TASK INPUTS:

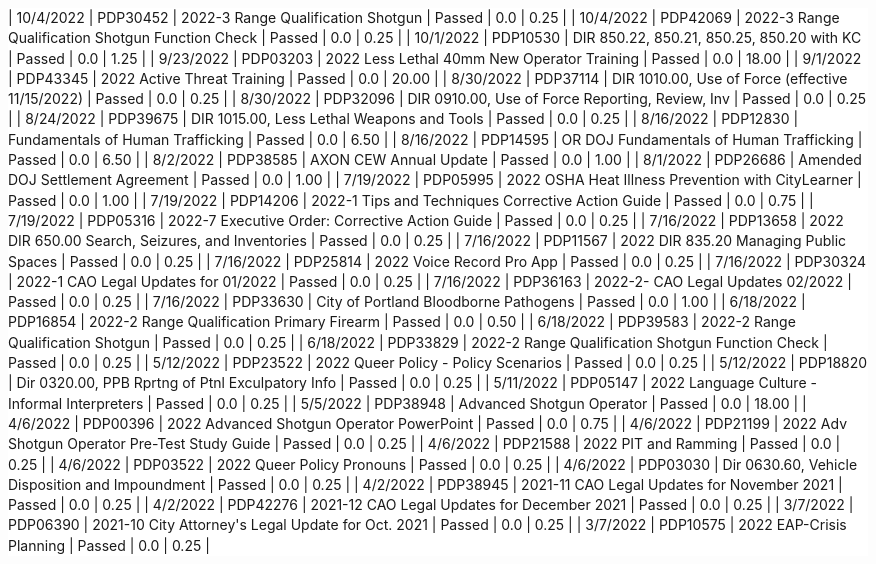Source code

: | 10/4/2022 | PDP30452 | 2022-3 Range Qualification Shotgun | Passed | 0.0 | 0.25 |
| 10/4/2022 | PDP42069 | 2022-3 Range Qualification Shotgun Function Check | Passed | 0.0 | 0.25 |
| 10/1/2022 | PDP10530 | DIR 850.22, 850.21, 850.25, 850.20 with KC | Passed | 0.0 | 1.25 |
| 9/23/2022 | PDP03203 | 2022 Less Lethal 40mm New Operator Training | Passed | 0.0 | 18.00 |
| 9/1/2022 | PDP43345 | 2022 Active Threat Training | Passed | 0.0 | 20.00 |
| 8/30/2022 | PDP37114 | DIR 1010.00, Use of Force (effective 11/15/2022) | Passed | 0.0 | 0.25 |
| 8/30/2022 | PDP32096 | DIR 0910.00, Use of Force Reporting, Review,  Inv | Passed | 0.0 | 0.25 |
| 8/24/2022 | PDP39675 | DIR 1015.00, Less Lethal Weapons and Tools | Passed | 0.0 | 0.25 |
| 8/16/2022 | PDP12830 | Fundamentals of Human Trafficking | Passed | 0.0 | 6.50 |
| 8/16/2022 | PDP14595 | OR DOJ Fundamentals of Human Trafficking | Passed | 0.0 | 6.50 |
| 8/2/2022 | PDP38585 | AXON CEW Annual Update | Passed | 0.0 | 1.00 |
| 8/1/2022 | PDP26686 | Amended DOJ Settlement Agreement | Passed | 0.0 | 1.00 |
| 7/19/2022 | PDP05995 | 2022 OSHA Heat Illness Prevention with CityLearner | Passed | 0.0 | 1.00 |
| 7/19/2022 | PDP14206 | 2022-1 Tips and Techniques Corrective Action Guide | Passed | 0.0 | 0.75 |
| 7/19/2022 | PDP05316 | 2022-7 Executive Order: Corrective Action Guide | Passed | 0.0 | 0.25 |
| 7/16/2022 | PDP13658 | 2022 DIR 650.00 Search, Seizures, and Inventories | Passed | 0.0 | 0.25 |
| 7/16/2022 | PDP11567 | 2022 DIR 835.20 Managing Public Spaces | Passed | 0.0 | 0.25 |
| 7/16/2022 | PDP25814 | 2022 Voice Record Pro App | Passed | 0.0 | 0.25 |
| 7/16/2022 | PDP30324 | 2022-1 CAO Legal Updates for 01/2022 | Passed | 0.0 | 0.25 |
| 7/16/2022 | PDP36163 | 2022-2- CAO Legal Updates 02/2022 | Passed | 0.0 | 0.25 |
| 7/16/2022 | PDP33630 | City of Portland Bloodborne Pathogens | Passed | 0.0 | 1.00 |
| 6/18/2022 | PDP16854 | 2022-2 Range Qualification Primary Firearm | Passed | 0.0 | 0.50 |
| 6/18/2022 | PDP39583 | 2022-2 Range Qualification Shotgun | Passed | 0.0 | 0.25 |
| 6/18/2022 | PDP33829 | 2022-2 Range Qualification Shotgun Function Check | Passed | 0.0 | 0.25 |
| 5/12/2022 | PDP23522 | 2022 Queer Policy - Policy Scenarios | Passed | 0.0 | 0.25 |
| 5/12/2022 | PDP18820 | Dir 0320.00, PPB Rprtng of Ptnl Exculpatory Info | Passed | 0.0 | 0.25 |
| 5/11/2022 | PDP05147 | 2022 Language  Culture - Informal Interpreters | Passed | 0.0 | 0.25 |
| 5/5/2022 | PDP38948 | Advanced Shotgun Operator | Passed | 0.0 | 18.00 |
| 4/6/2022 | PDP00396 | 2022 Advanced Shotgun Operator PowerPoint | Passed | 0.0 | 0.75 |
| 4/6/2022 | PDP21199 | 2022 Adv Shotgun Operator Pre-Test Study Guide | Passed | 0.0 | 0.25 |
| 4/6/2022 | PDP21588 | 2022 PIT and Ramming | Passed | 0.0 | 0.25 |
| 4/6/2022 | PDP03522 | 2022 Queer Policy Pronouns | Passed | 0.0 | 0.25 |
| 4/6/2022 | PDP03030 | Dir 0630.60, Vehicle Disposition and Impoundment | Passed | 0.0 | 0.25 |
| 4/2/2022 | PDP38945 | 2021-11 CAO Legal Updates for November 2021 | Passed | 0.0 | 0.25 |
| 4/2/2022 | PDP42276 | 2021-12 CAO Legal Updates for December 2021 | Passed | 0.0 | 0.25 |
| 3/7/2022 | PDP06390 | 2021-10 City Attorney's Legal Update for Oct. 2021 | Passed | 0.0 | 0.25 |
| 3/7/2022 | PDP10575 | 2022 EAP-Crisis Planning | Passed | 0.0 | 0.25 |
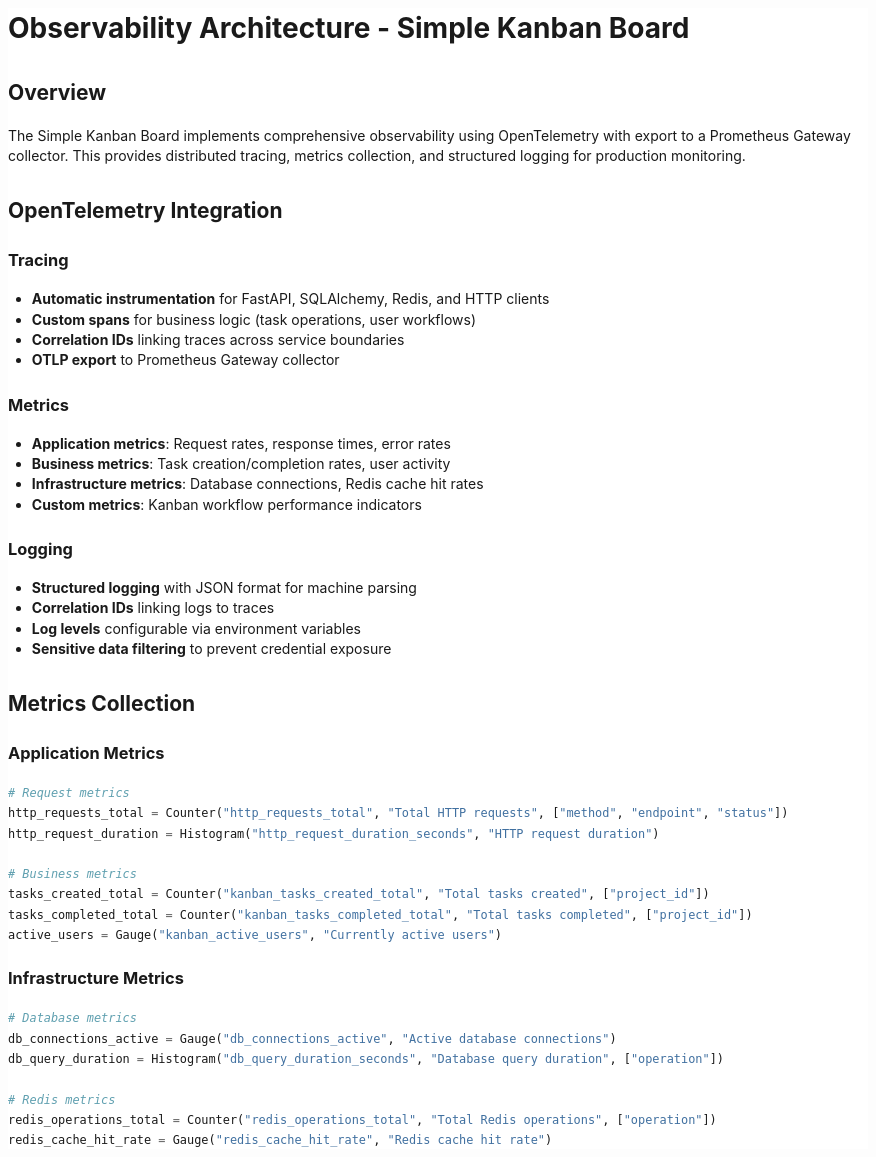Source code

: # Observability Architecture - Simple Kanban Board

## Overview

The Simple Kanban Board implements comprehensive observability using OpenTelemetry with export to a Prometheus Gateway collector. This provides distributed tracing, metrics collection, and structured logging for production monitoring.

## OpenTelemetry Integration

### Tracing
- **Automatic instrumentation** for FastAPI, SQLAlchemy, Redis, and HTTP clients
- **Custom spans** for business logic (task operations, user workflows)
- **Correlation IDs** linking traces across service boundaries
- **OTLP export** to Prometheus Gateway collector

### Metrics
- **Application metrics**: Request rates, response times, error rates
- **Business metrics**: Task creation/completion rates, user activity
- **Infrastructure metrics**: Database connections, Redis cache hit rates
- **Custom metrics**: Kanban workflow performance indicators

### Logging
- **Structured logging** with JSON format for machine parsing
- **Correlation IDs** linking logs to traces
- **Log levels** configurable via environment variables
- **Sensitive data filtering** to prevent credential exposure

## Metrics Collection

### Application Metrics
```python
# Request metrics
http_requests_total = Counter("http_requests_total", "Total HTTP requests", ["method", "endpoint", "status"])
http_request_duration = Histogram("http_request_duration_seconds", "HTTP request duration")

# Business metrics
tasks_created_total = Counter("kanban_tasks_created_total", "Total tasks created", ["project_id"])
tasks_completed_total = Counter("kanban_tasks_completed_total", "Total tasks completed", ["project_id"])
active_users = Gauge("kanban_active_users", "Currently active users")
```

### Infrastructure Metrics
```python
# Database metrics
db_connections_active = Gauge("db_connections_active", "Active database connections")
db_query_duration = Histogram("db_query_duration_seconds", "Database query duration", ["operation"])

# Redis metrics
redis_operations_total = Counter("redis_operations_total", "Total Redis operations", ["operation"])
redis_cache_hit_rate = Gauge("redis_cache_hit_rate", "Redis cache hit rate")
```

* * *

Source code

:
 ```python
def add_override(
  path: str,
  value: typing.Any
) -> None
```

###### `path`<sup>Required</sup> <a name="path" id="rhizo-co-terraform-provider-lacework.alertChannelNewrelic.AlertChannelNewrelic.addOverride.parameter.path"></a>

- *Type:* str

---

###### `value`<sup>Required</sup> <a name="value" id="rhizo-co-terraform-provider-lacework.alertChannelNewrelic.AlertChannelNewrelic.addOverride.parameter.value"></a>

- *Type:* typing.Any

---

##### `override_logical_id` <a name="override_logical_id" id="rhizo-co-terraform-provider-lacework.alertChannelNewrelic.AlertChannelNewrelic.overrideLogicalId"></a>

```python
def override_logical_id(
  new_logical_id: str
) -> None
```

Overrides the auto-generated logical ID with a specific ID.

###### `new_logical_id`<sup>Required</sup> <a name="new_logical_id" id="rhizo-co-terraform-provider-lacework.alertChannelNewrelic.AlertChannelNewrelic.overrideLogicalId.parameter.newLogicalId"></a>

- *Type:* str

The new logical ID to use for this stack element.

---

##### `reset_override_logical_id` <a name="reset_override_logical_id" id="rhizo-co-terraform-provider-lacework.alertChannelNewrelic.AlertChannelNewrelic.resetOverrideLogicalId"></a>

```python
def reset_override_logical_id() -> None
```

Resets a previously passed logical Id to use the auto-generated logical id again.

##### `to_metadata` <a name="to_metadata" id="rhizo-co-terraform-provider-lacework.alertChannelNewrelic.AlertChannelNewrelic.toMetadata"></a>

==

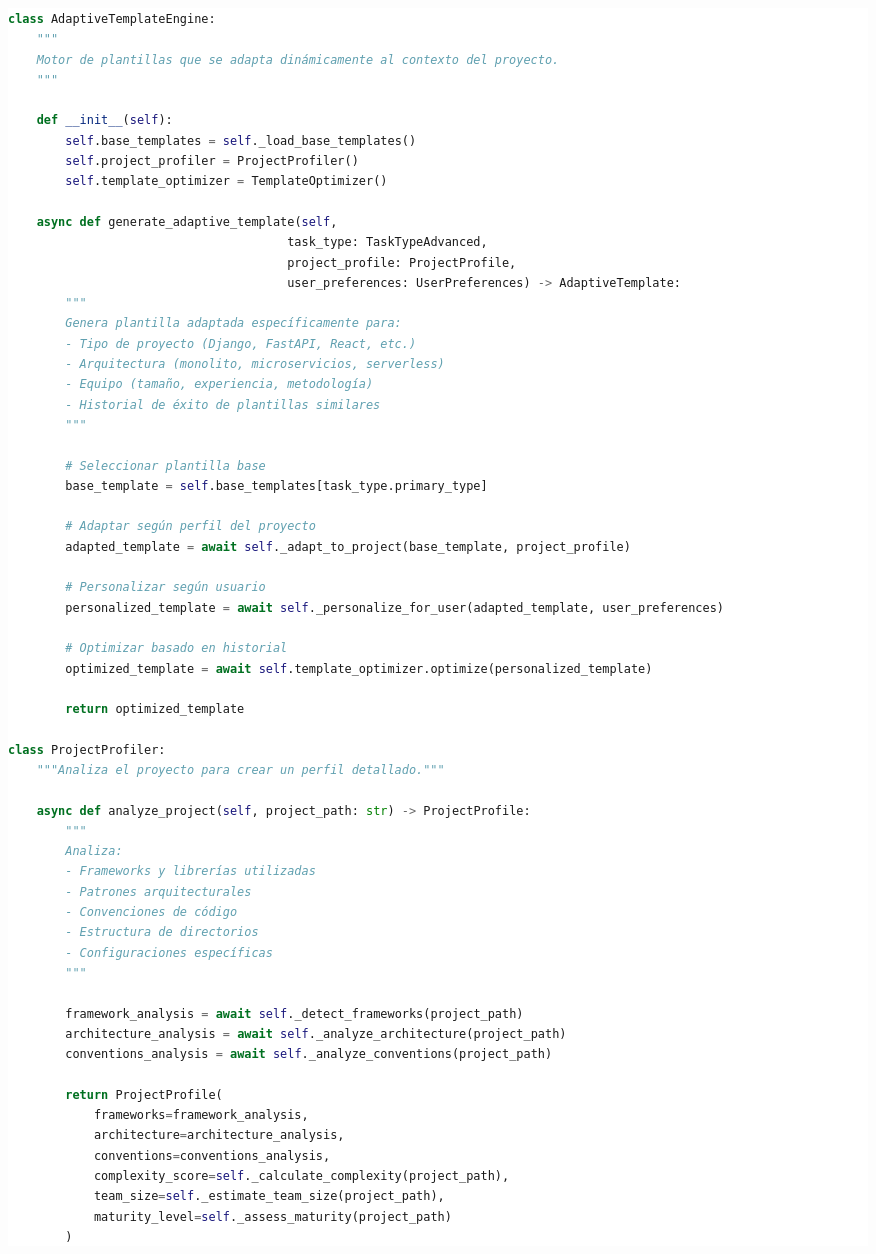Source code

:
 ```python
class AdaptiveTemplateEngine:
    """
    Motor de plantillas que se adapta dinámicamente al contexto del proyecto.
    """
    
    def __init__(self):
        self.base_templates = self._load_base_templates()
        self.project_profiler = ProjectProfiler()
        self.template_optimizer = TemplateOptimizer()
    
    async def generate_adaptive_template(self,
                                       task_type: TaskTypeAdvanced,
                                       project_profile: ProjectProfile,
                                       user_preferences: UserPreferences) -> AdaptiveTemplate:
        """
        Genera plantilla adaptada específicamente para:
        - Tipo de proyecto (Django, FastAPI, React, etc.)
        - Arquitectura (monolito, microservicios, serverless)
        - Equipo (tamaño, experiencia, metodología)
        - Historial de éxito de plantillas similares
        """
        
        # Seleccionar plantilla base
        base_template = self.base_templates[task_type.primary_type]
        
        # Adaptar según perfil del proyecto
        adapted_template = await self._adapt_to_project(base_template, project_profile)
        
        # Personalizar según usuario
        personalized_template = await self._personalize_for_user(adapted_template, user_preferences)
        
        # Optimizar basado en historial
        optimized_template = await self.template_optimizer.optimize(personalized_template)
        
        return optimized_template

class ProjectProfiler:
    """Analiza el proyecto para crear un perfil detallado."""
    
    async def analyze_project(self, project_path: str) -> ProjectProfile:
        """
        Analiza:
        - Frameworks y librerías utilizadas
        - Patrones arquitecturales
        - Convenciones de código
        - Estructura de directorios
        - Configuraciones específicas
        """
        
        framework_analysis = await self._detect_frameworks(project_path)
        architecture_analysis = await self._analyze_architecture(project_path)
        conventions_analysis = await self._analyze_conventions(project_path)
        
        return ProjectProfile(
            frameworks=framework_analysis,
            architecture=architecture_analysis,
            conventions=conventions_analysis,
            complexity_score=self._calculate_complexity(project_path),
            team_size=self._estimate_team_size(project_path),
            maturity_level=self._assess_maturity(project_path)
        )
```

WHAT YOU ARE ASKED TO DO: Select and copy every line of the listing with the word "Gateway".

EXERCISE ANSWER:
The Simple Kanban Board implements comprehensive observability using OpenTelemetry with export to a Prometheus Gateway collector. This provides distributed tracing, metrics collection, and structured logging for production monitoring.
- **OTLP export** to Prometheus Gateway collector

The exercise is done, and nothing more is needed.